§ **Data excerpts**

# # # # #

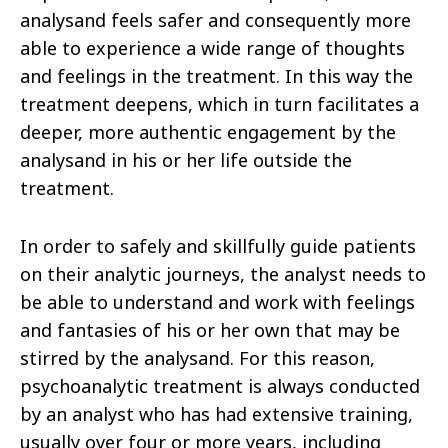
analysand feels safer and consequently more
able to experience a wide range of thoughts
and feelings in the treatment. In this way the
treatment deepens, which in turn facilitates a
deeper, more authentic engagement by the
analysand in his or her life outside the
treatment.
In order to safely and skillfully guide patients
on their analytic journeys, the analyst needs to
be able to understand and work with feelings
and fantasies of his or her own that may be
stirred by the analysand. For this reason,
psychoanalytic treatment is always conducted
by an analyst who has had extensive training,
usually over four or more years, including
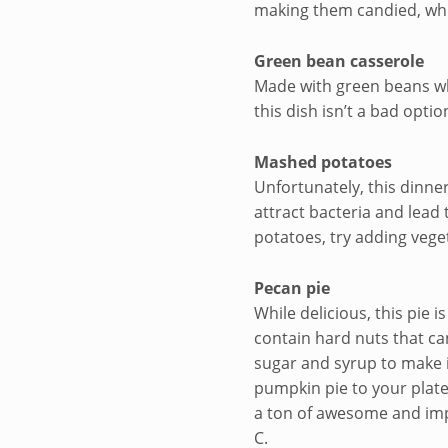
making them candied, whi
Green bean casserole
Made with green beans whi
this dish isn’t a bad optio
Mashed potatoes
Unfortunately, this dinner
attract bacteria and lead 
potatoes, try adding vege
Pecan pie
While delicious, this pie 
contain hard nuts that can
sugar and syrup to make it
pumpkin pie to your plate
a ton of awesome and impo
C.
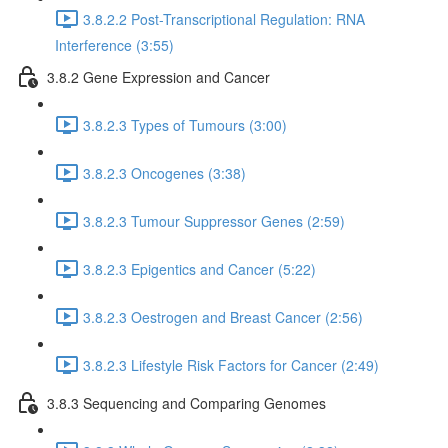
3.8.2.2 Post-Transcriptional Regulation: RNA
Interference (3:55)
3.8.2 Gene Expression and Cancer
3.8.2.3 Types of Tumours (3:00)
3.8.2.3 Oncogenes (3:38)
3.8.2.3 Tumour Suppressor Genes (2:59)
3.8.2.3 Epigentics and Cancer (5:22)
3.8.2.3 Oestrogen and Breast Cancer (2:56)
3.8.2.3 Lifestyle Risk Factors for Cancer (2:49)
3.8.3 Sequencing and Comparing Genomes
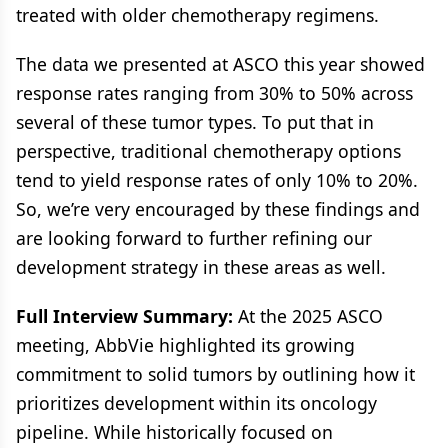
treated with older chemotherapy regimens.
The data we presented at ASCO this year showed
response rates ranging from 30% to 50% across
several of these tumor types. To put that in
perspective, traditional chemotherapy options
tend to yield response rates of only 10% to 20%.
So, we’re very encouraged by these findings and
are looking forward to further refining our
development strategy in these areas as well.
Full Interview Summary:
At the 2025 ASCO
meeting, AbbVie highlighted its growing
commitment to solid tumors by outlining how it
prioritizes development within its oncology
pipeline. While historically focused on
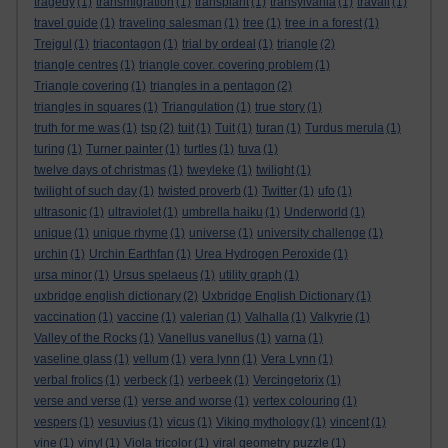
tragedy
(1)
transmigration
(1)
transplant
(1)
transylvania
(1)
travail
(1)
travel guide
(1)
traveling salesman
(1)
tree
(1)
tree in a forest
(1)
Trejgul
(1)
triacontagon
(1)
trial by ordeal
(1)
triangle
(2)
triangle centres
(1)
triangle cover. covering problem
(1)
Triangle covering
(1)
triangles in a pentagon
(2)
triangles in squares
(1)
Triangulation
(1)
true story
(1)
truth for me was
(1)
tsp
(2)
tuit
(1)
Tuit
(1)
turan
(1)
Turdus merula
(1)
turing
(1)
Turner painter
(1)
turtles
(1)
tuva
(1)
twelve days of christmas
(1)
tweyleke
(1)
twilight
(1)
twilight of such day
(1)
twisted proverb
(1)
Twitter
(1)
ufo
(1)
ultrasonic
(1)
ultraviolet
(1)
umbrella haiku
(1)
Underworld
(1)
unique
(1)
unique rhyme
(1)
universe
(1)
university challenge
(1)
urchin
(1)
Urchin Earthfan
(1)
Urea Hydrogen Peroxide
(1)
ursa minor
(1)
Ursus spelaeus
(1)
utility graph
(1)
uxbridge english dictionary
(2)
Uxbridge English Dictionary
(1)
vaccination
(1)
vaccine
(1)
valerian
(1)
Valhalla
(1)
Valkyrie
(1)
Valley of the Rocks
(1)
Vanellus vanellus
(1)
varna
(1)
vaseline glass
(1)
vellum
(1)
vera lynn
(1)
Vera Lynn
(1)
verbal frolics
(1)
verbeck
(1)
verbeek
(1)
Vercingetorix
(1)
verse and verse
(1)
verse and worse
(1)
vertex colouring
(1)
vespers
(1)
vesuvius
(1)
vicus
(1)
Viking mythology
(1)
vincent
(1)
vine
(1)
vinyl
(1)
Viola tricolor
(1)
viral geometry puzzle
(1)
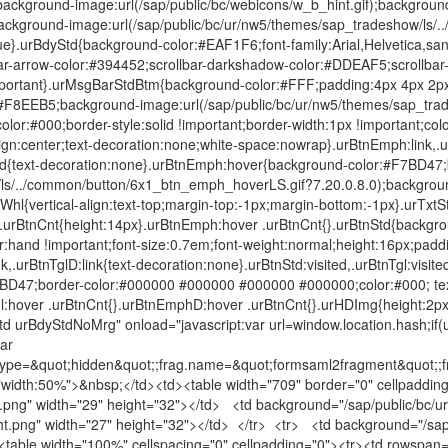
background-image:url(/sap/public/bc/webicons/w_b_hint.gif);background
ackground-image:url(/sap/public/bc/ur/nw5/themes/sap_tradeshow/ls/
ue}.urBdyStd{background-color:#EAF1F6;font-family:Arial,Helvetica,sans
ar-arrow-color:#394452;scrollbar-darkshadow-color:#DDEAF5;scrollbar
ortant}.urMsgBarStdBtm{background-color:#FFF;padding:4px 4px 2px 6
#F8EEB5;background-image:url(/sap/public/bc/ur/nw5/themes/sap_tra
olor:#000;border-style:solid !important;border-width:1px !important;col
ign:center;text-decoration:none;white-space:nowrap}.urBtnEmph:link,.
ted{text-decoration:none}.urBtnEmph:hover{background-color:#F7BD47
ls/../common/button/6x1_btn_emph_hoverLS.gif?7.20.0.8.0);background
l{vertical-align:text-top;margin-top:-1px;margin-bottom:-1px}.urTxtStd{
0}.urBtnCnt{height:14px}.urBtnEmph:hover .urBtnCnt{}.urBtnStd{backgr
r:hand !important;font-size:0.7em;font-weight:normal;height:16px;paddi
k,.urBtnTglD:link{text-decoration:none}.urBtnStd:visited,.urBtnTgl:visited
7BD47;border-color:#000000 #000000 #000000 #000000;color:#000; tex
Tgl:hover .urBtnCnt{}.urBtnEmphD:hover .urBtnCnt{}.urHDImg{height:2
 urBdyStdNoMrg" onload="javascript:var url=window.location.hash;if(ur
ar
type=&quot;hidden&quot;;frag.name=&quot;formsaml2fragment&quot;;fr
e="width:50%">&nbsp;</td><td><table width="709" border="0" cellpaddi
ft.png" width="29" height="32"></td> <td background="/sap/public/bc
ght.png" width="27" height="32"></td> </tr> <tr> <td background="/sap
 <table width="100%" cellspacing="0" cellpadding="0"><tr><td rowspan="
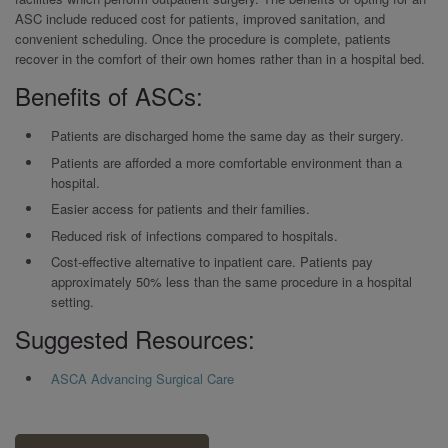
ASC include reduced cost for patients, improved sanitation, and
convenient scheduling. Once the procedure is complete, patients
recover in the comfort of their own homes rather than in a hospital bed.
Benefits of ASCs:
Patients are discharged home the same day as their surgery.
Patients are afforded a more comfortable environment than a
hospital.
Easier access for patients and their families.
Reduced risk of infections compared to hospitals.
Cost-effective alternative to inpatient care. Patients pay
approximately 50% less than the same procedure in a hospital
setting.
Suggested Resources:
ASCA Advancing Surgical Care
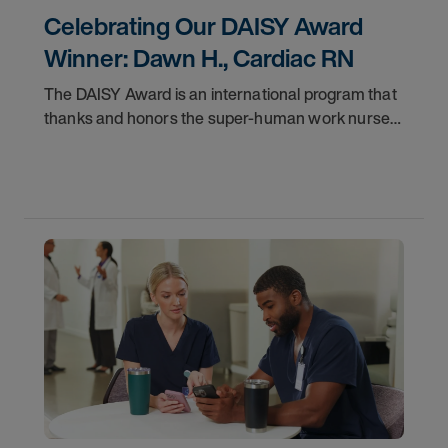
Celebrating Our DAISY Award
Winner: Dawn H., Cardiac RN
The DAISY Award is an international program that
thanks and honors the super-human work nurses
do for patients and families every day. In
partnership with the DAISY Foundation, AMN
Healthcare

# # # # #

§ **Work to be completed**
Please copy all lines of the listing in which the string "Cancer" occurs.

§ **Response area**
3.8.2 Gene Expression and Cancer
3.8.2.3 Epigentics and Cancer (5:22)
3.8.2.3 Oestrogen and Breast Cancer (2:56)
3.8.2.3 Lifestyle Risk Factors for Cancer (2:49)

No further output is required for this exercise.